Wollte ein Postnutzer im alten Preußen einen Brief versenden und hatte nicht die passende Wertstufe zur Hand, kam er womöglich auf die Idee, eine vorhandene Marke zu zerschneiden, um das korrekte Porto darzustellen. Von der preußischen Post gab es weder amtliche Verordnungen über den Gebrauch noch Hinweise auf die Duldung halbierter Briefmarken. Dennoch sind heute vier Halbierungen bekannt, die im Königreich Preußen unbeanstandet befördert wurden.

Eine der schönsten unter ihnen ziert den Stralsund-Brief mit seiner kalligrafisch eindrucksvollen Anschrift.

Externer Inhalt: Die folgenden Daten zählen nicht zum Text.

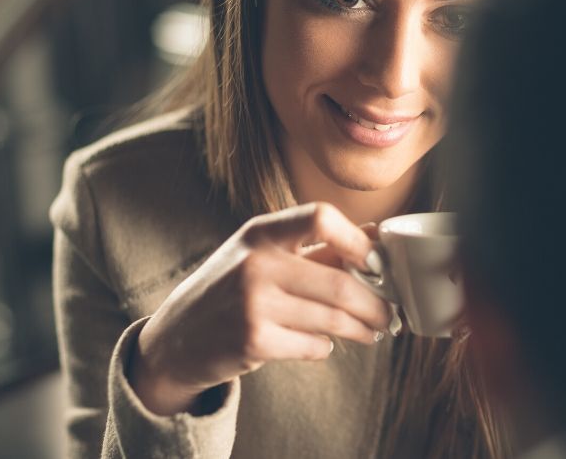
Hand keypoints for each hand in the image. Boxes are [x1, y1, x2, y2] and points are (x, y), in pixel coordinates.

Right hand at [128, 202, 391, 414]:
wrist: (176, 338)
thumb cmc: (231, 288)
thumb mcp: (261, 253)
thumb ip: (315, 245)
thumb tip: (376, 237)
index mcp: (260, 232)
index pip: (321, 217)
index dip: (359, 239)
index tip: (378, 261)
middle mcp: (256, 264)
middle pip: (340, 283)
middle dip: (375, 304)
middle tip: (389, 313)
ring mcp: (253, 305)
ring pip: (333, 319)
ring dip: (362, 329)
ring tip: (373, 331)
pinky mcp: (254, 343)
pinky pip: (314, 346)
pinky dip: (327, 347)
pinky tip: (325, 343)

Der Brief wurde im damals pommerschen Stralsund an der Ostsee aufgegeben und ging an einen Maurermeister in Berlin, was eine Frankatur von 3 Silbergroschen erforderte. Aufgeklebt sind jedoch zwei blaue Freimarken zu je 2 Silbergroschen, von denen das rechte Exemplar senkrecht zerschnitten wurde.

Die beiden farbfrischen Marken mit dem Porträt König Friedrich Wilhelms IV. sind mit einem sauber aufgesetzten kleinen Zweikreisstempel von Stralsund entwertet. Von der zweiten Ausgabe auf glattem Grund von 1857 ist nur diese eine halbierte Freimarke bekannt. Nachdem berühmte Philatelisten wie Philipp von Ferrary, John R. Boker und Erivan Haub den Stralsund-Brief in ihre Sammlungen aufgenommen hatten, befindet sich diese Preußen-Seltenheit seit 2020 in Privatbesitz.